20 Sept 2011

5 Rules for Being Attracted to Other People


By Jenny Block
Most people find themselves attracted to more than one person, even when they’re in a committed relationship. It’s a perfectly natural happening. We couldn’t stop the attractions if we tried.But those attractions don’t have to hurt our relationships, because we don’t have to actually indulge those feelings by acting on them. But we don’t have to completely ignore them either. Instead, we can use them to improve the very relationships that we’re already in.
The reason we’re attracted to other people is because we’re human. It’s as plain and simple as that. It’s not because we’re bad people or because there’s anything wrong with our partner or our relationships for that matter. The problem is not with the attraction. The problem is with not honoring the commitments we’ve made to our partners, whatever those might be.
The trick is to use the energy and the inclination to better our current relationship rather than destroy it. So, here are five ways to do just that.

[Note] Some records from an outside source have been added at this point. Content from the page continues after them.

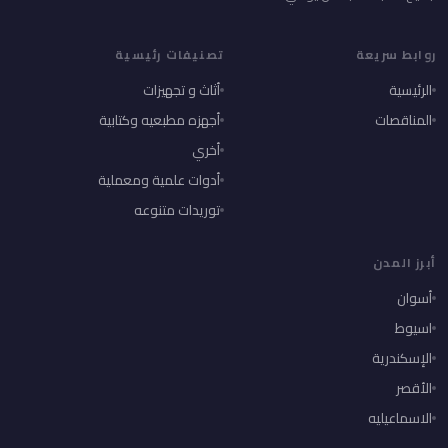
روابط سريعة
تصنيفات رئيسية
الرئيسية
أثاث و تجهيزات
المناقصات
أجهزه مطبعيه وكتابية
أخري
أدوات علمية ومعملية
توريدات متنوعه
أبرز المدن
أسوان
اسيوط
الإسكندرية
الأقصر
الاسماعيليه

1. Reflect back your partner’s strengths
We fall for the people who reflect back the version of ourselves that we want to be. That’s what makes the handsome stranger such a turn on. They think we’re hot so we feel hot and we like that feeling. We need to be that for our partner. And we need our partner to be that for us. We need to reflect the sexy back to them that will inspire them to feel the sexy that they are and be the sexy they can be.
2. Tell the truth
Tell your partner when you’re attracted to someone and tell them why. Understanding and demystifying it will make it less interesting to pursue for you and less threatening to your partner. The truth often seems like a dangerous proposition. But we should never be afraid to tell the person that we love the most how we really feel. We also have to be kind and understanding when our partners are honest with us. If we react badly, our partner may not be inspired to share in the future.

3. Bring the fire home
If you meet someone who turns you on, bring that sexual energy home. Whether it’s just someone you see on the street or someone who you actually meet and click with, you can redirect that energy to your partner. There’s something exciting about being with someone new. But even that new person won’t be new for long. So the feeling is an illusion. Instead of wasting the spark on someone else, bring it home. When your partner sees you lit up, he or she will likely become lit up too.

4. Indulge in safe flirting
There’s nothing wrong with being friendly with people you find attractive. The rule of thumb is this: Don’t do anything that you wouldn’t want your partner to see you doing. That rule can be very different for different people. So the key is to make sure you and your partner are on the same page. The fun thing about flirting is that it can enhance number three above! Just be smart about it and don’t take things to far. Flirting is about the tease.

5. Keep it in your head
Relationships are hard. And, after we’ve been with someone for a while we tend to define ourselves by how that person sees us. But that’s a dangerous game. What if your partner has a bad day and lashes out by being unkind to you about how you look or things you do or don’t do? You might internalize those unkind words and start feeling badly about yourself. Well don’t. Remember you are who you are. Not who you partner sees you as. And you can use the outside world as a reminder of that. Remember that other people think you’re funny and smart and attractive. You don’t need your partner to always do the reminding.
Being involved with another person exclusively can be tough. It puts a lot of pressure on both partners to “complete” the other. It also puts a lot of demands on one’s unwavering focus. And that, quite simply, is unrealistic. There’s nothing wrong with finding other people attractive or knowing that others find your partner attractive. What’s important is not letting that attraction lead you to make a mistake that cannot be undone.
Enjoy the attention but don’t seal the deal. Use the admiration as a sign that you’ve still got it. (And, face it, everyone needs those signs once in a while.) But, most importantly, bottle up that heat and save it for when you get home. There’s nothing wrong with getting a little outside inspiration for some down home loving.